Platanthera huronensis, the Green Bog Orchis, can be difficult to distinguish from the previous species.  Though it is ordinarily a whitish-green, the color varies and the two species cannot be distinguished by color alone.  Along with the color, its features are a lip that is not yellowish, a lip that has a dilated or narrowed base, a spur that is not as distinctly thickened as the previous species and that is equal in length to the lip and does not curve forward, with anther sacs toward the top of the flower and almost parallel.

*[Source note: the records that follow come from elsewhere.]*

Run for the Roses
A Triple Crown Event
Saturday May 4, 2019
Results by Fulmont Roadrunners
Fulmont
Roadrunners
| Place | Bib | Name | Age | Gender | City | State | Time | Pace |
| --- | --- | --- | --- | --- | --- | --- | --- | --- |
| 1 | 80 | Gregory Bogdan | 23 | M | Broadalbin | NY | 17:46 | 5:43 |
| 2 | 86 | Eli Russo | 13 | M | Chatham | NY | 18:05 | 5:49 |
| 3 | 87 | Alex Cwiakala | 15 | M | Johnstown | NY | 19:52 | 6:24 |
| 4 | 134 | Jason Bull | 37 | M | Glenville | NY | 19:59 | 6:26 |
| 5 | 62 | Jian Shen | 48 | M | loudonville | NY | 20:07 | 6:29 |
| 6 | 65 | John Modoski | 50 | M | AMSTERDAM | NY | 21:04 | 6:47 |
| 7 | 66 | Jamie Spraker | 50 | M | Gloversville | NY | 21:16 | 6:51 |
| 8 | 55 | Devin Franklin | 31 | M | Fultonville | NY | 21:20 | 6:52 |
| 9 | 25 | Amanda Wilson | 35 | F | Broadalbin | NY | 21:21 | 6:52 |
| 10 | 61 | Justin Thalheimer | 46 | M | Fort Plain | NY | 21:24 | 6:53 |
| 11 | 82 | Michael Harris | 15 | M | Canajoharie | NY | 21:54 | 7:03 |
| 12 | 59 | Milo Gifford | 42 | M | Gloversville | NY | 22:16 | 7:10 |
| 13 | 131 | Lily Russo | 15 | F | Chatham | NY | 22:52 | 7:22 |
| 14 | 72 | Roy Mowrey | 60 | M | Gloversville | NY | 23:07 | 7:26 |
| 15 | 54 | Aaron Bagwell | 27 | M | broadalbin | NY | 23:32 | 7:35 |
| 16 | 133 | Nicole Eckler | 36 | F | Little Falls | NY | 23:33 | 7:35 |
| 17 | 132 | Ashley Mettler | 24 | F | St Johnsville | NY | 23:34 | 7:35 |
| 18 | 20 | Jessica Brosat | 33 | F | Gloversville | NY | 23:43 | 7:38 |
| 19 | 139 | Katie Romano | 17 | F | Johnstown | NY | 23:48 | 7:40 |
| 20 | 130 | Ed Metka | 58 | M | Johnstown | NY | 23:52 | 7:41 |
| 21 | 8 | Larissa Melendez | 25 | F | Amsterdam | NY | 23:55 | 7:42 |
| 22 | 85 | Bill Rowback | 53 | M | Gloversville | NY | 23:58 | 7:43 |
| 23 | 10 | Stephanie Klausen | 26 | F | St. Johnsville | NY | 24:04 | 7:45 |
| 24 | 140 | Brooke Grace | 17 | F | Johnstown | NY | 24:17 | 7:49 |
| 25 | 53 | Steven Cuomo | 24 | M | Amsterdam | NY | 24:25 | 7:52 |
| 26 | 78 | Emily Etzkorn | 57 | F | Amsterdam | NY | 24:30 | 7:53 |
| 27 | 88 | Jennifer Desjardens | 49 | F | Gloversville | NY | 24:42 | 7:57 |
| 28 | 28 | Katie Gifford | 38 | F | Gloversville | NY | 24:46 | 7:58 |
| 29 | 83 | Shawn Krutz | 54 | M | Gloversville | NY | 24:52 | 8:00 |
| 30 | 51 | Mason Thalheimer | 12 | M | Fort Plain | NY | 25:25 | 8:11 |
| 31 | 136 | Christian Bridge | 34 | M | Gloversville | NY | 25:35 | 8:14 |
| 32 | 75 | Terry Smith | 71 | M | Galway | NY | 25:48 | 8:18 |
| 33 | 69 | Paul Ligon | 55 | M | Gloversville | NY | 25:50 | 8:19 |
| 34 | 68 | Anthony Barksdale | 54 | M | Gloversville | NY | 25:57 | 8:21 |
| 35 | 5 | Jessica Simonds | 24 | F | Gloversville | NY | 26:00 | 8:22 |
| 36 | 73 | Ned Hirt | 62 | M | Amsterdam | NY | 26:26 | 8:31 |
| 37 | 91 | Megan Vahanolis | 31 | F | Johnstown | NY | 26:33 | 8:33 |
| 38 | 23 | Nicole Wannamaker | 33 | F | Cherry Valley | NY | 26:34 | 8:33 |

Very similar to this species is the natural hybrid of Platanthera dilatata and stricta, P. x estesii.  In our experience the slender curved spur, and the widened base of the lip, both very much like the spur and lip of the Platanthera dilatata parent are distinctive as well as the whitish color.  This hybrid seems quite common - we have seen it in the Olympics, in Yellowstone National Park and in the Canadian Rockies - and if we have correctly identified it would indicate that the two parents rather freely hybridize with one another.  In all these locations the two parents grow and flower together.


Platanthera stricta, the Slender Bog Orchis, is distinguished by rather small green flowers, a straight-sided lip and a spur described as "scrotiform," i.e. with an inflated tip, a spur that is shorter than the length of the flower.  This species is very common and blooms along-side of and concurrently with the other green-flowered Platantheras.  At first meeting it seems rather easy to identify until one begins to find plants that do not match the description of the species exactly and have characteristics of the other species.


Finally, here are a couple of pictures of flowers that do not clearly fit any of the descriptions.  The first has every characteristic of Platanthera stricta, spur shape and lip shape especially, but has a lip that is very yellow, a characteristic of Platanthera aquilonis and the reason I identified it in the field as the latter species.  The second has all the characteristics of Platanthera stricta, too, except the spur in length and shape is much more like that of Platanthera huronensis.  This would probably be classified as Platanthera stricta but is not completely characteristic of that species.




2 comments:

Angel Mar said...

A post really interesting, very well explained and pictures very descripitivas. Thanks for sharing those beauties. Best regards

Ron said...

Thanks. These are a continual source of annoyance in trying to identify them. I did this in part for my own benefit.